I have thought long and hard about what I could possibly want in this year and what I want is simple: to find myself. Based on the experience I had from 2024, I know what stress and fatigue can do to the human mind. It can alter it and make it see what it is not supposed to. Looking back in hindsight, 2024 was an angry and exhausting year.
Now in 2025, I don’t have much to wish for than to enjoy the year and all it comes with. I know that beginning a year with resolutions is not my forte. Whatever lifestyle I want, I start to inculcate it and not wait for the new year. Like every other year, it is just 365 days all over again with you still you. This doesn’t guarantee you being better, but many of us look into the new year with hope. That is what most people have to fall on.
I, on the other hand, enjoyed the celebrations even as reality was already starting to kick in. What I want is to find peace within myself. I want to get to know myself, because I believe I have crossed another line that signifies a closed chapter in my life. I don’t feel this way because of the “new year”, I feel this rather in my bones that there are steps to take to mark my 24th year alive. There is an untapped potential I am yet to discover and my spirit has been restless with this newfound discovery.

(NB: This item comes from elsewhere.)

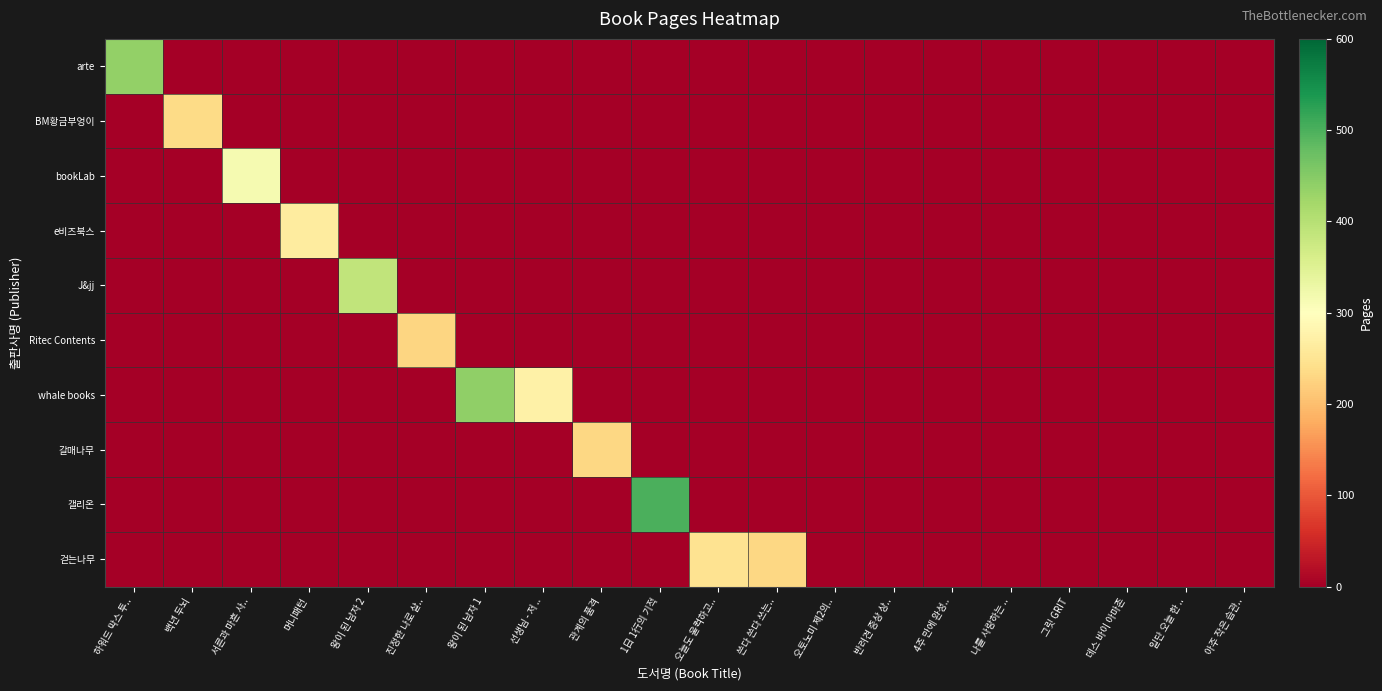

Rank the series at 데스 바이 아마존 from highest to lowest value.

arte, BM황금부엉이, bookLab, e비즈북스, J&jj, Ritec Contents, whale books, 갈매나무, 갤리온, 걷는나무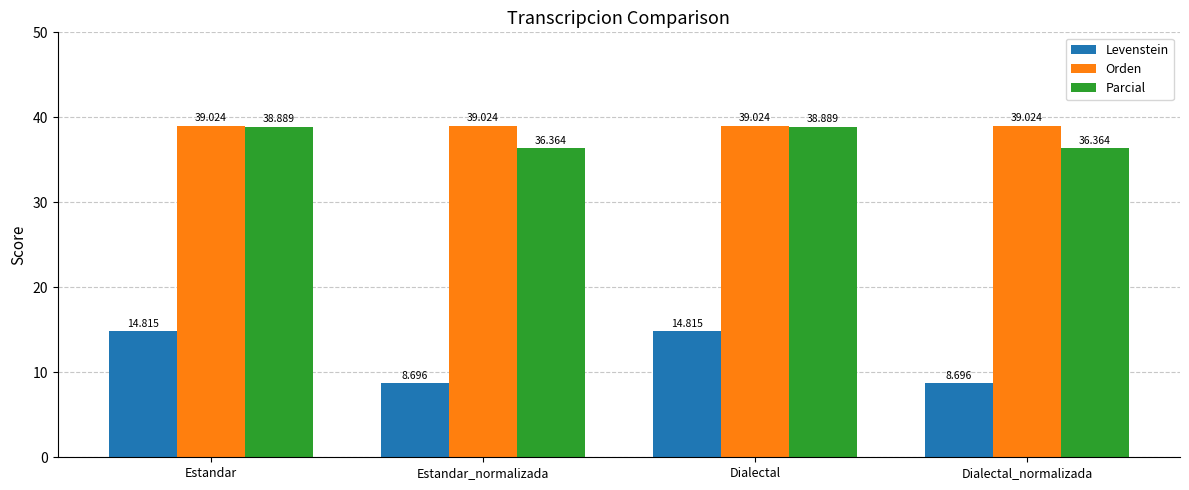

Is the value of Levenstein at Estandar greater than the value of Parcial at Dialectal?

No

What is the most important to me is discovering myself all over again, finding my strengths and weaknesses, learning what my new found interests are and accepting who I am - like I have always set out to do. This means I have to put myself in situations that require me to make decisions, to gauge my thought process and ultimately reach a conclusion on who I am now and what matters to me.
I have come to believe that the older you get, the more your priority changes, in essence, you either grow or you don’t. I want to find out who I am all over again. I want to know where my priorities lie and just what matters to me. In a nutshell, I want to find myself.